**Document text:**
********
This will include ensuring that types are open for extension and are of the same 'Genus'. This means it is not logical or allowed for a 'Class' to extend a 'Record' for example.
It is also during this phase that functions are examined to see if they fall into one of the following categories:
Consumer
BiConsumer
Acceptor
BiAcceptor
Supplier
Provider
Function
BiFunction
UnaryOperator
Predicate
BiPredicate
Assessor
BiAssessor
As EK9 treats functions in a polymorphic manner it automatically makes those functions 'super types' of the above common patterns - where their arguments, return values and 'pure' nature match. The generic functions above are really just common patterns of function signatures.
If a function does ‘match’ the signature of one of the above generic functions, then its ‘super function’ (a bit like a ‘super class’ for aggregates) is set. It should also be noted that each of the generic functions list above have a ‘super function’ of Any.
While it may seem strange to give ‘functions’ a sort of hierarchy - it enables ‘functions’ as well as ‘aggregates’ to be treated in a polymorphic manner (sub-typing).
See phase two details for all the range of operations that are carried out in this phase.
Phase Three
This is a key phase as it checks for resolution of all symbols. It also deals with processing and deducing inferred types as part of code block expressions.
There are many rules, checks (more semantic assertions) and processes in this phase, indeed when this phase is triggered and the AST is 'visited' each tree node is processed on both entry and exit.
The Listener is the hook in from the ANTLR infrastructure, but really does very little other than calling one or more of the functions that perform the key processing of the specific EK9 language construct.
This approach has been taken to ensure there is a clear separation of concerns and a single responsibility for each of the aspects of processing.
Any common or support functions are pulled out and made reusable in different phases.
During phase three many functions are called and most either populate/augments the Symbols identified or they process rules and emit compilation errors.
Phase Four
This phase checks that where a real type (or indeed a conceptual type in the case of generics using generics) has been employed. When parameterising a generic type with one or more types those types must support all the operators needed (used within the generic type). This is in the situation where generic/template types have been defined and operators have been ‘assumed’.
This approach enables generic types to be created with the assumption that when parameterised those type will have the right operators. Clearly the EK9 developer may attempt to use the generic type that does not have an essential operator - in this case a compiler error will be emitted. The EK9 developer can then add the operator to their type.
Phase Five
Now all symbols have been identified and all references resolved. This phase is the PRE_IR_CHECKS phase. It is designed to be the last set of semantic checks that can be made with just the ANTLR AST and the symbols identified.
This is done because the generation of the ‘Intermediate Representation’ is quite costly (in time and memory), so any obvious issues that can be identified now can cause the compilation to fail as early as possible.
The typical checks in this phase are:
Variables being used before initialised
Return values not always being initialised
Safe access on Optional/Result methods such as get(), ok() and error()
Guard expressions and uninitialised return values (if/for/try/while/switch, etc)
********
**Task description:** In the EK9 compiler text, what name is given to phase five? The listing has nothing to do with the EK9 compiler text.
********
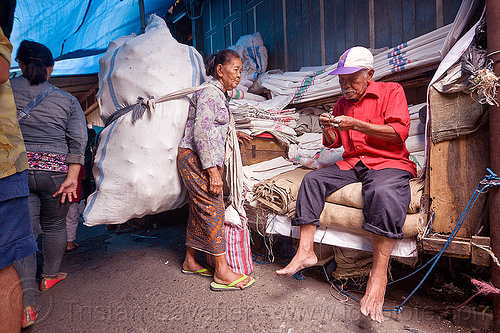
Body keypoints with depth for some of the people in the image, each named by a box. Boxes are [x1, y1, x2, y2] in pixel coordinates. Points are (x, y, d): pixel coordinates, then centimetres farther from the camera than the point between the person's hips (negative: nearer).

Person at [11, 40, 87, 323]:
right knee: (54, 225, 18)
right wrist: (72, 176, -9)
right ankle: (50, 276, 37)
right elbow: (78, 141, -6)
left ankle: (27, 300, 0)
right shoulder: (68, 100, 3)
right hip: (55, 170, 1)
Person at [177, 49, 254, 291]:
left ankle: (190, 262, 25)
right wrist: (213, 171, -23)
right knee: (212, 210, -8)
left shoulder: (218, 94, 19)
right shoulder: (210, 93, -13)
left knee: (199, 210, 13)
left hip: (202, 160, 10)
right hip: (196, 158, -10)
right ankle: (222, 273, 1)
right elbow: (200, 133, -21)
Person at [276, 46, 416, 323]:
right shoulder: (342, 103, 19)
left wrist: (356, 124, -18)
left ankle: (378, 274, -30)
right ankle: (305, 251, -18)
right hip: (351, 164, 6)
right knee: (312, 179, -16)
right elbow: (334, 143, 20)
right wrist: (328, 129, -3)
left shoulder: (391, 91, 4)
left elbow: (399, 132, -11)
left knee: (383, 192, -38)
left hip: (389, 162, -5)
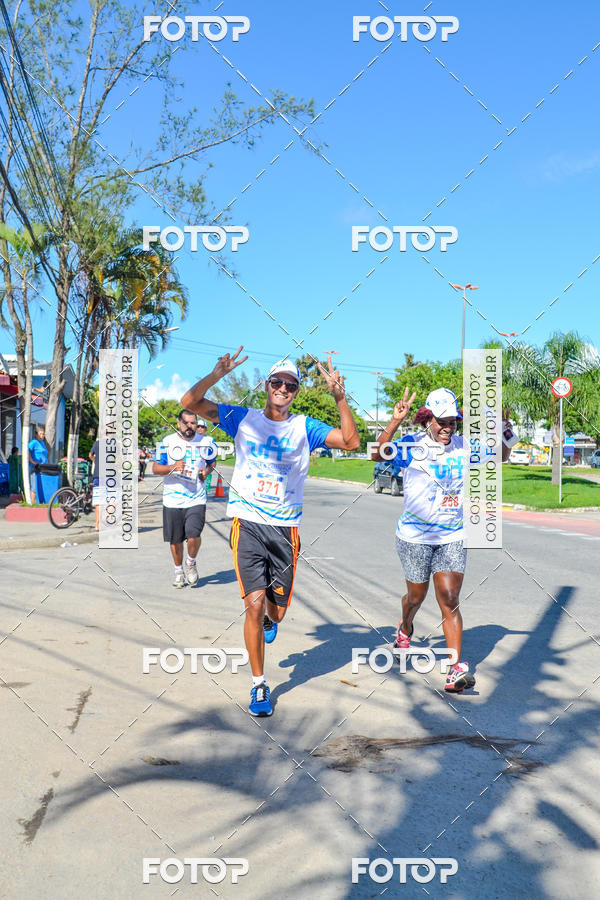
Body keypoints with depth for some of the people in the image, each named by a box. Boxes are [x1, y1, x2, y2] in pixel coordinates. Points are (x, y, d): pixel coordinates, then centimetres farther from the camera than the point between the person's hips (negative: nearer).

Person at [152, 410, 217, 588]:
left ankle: (191, 562, 15)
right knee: (175, 540, 9)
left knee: (194, 535, -15)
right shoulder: (167, 442, -1)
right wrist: (173, 468, -20)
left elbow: (212, 462, 21)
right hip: (172, 498, 0)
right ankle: (178, 570, 33)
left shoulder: (205, 442, 4)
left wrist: (207, 470, -2)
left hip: (197, 499, 0)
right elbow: (155, 468, -1)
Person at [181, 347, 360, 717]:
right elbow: (190, 402, 1)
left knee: (277, 609, 9)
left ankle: (269, 618, 49)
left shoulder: (305, 427, 5)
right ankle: (259, 686, 7)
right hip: (248, 524, -1)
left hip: (285, 529, 1)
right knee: (254, 604, -9)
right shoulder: (243, 419, 5)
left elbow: (351, 442, -8)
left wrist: (340, 397, -17)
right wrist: (219, 373, -14)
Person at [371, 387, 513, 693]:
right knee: (416, 596, 16)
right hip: (415, 538, -2)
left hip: (453, 538, 2)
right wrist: (395, 422, -36)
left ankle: (456, 670, -6)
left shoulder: (464, 447, 3)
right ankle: (404, 631, 49)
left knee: (449, 601, -6)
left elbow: (499, 456, 16)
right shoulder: (412, 446, -9)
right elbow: (378, 454, -24)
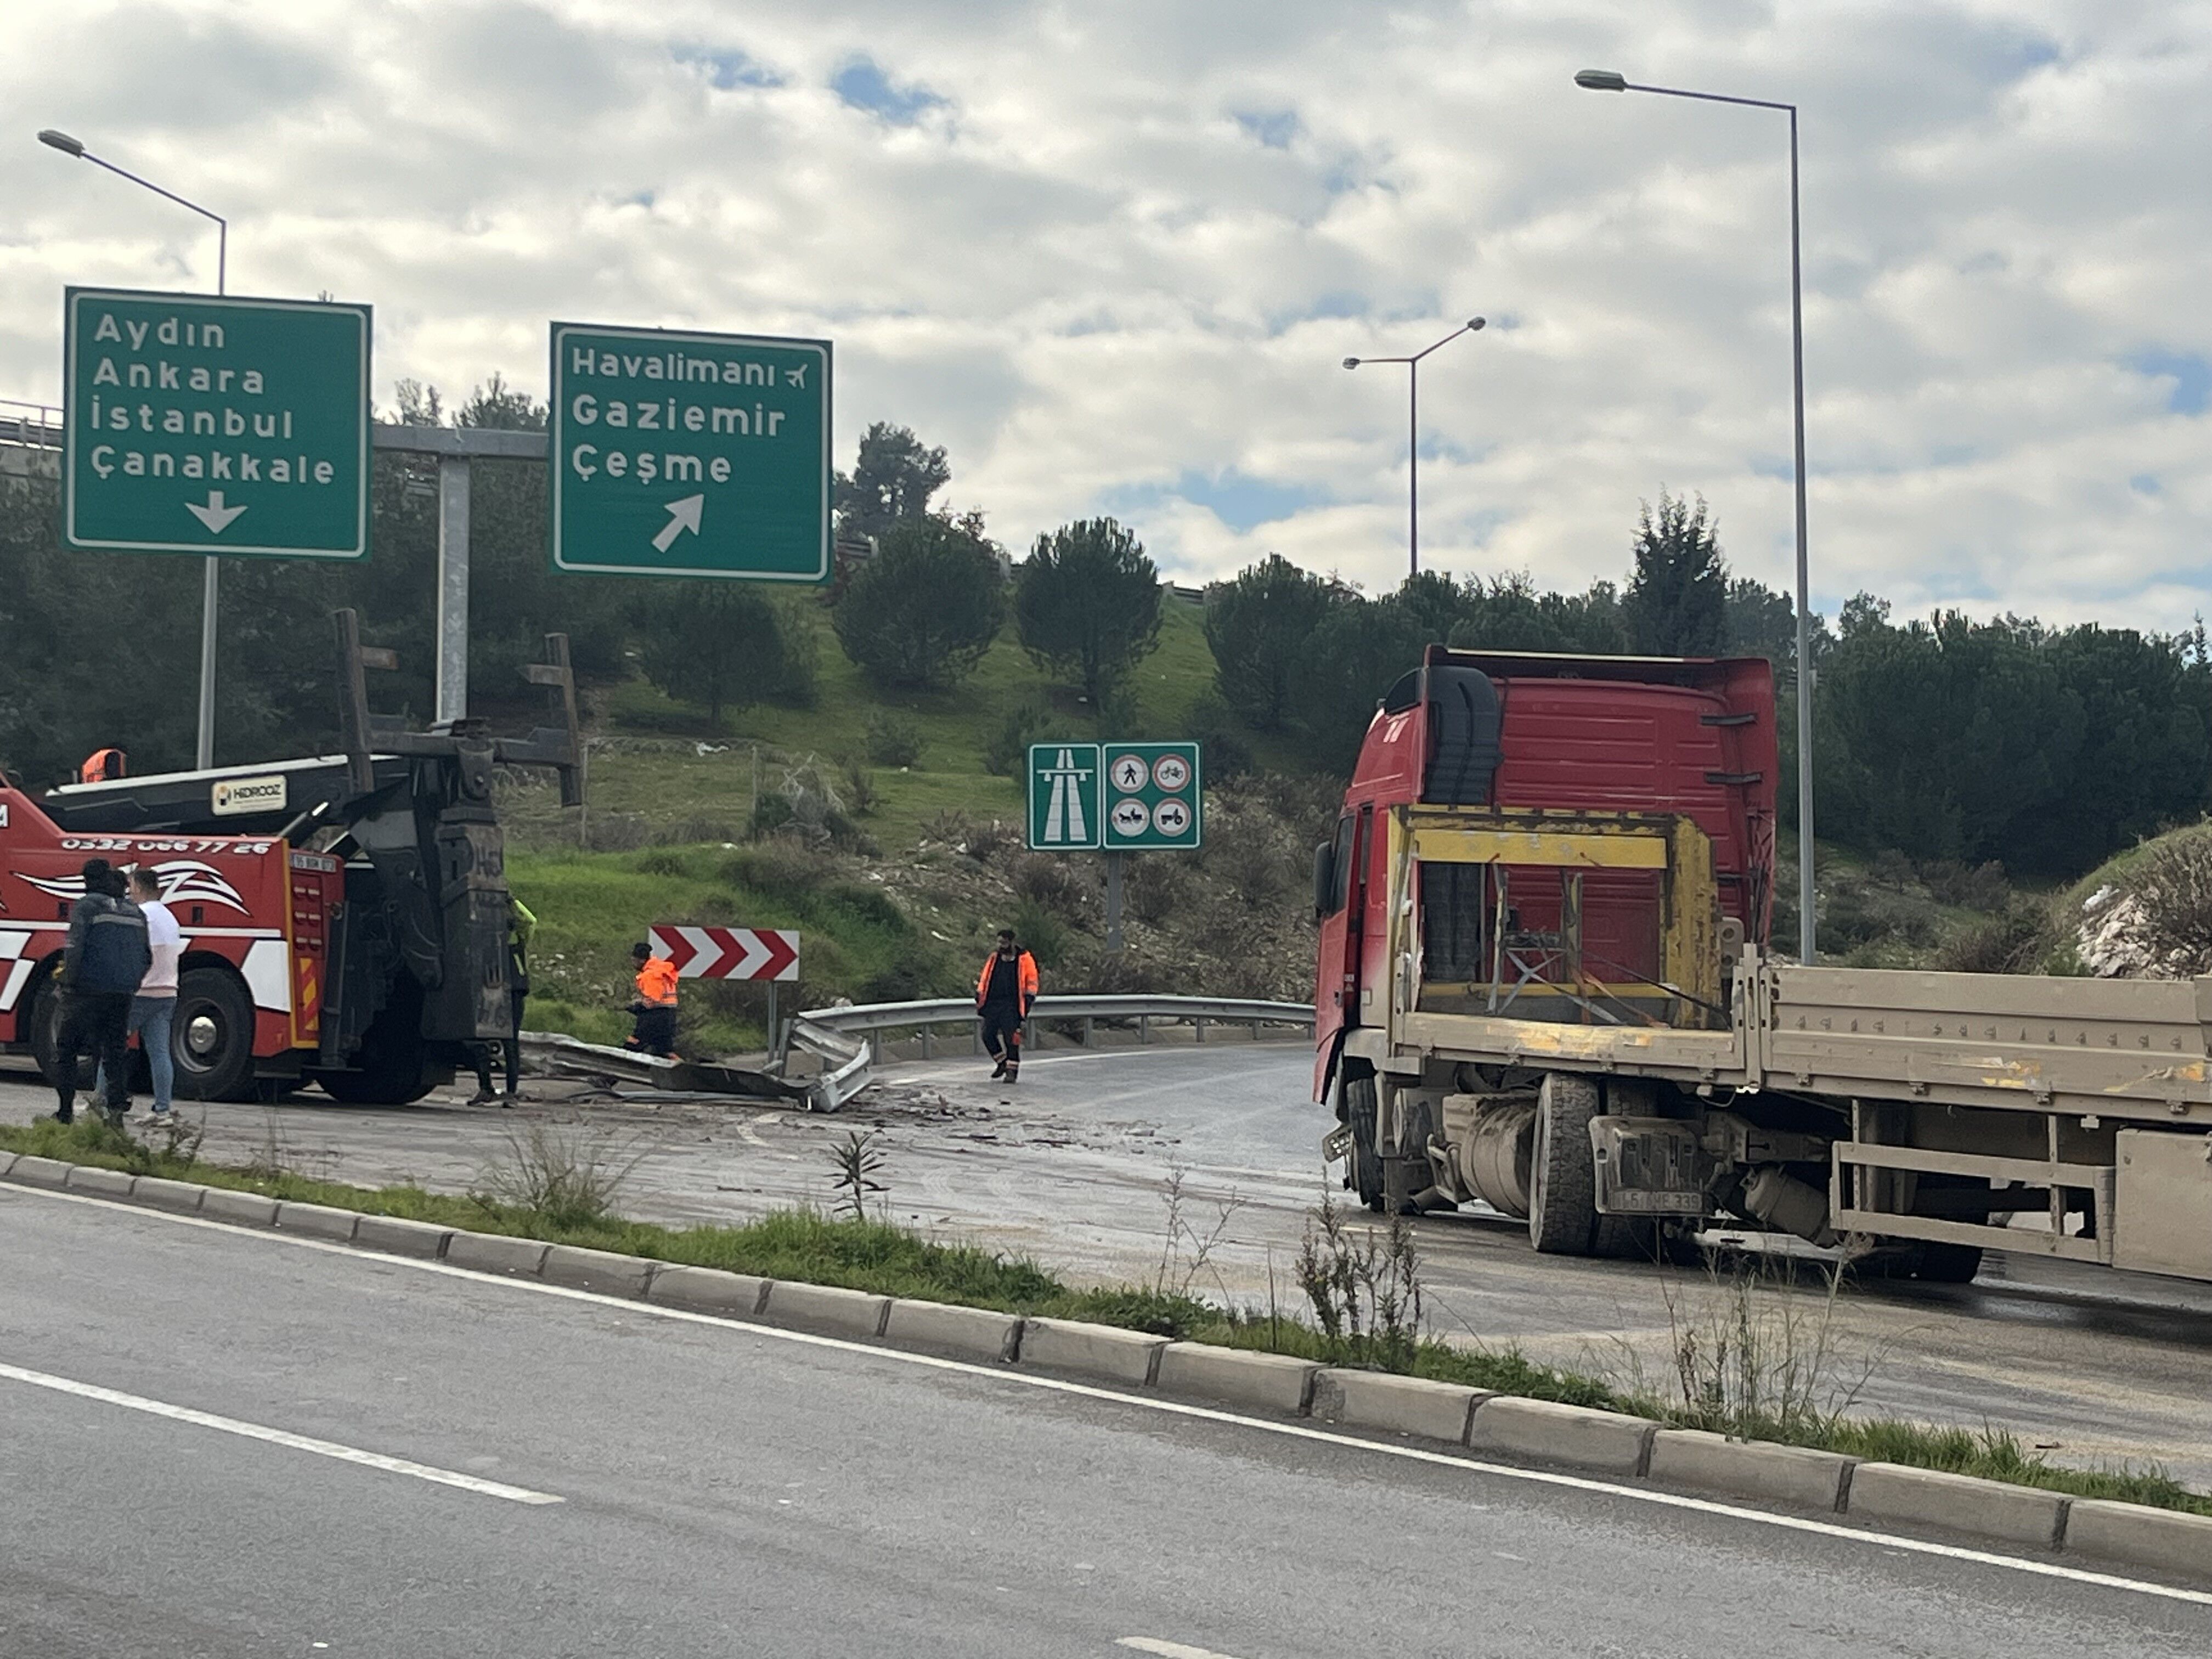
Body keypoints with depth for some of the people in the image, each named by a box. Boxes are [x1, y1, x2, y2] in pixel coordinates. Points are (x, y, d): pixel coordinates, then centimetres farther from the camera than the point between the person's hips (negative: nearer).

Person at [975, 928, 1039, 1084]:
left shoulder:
********
**Expected answer:** Phase five is the PRE_IR_CHECKS phase.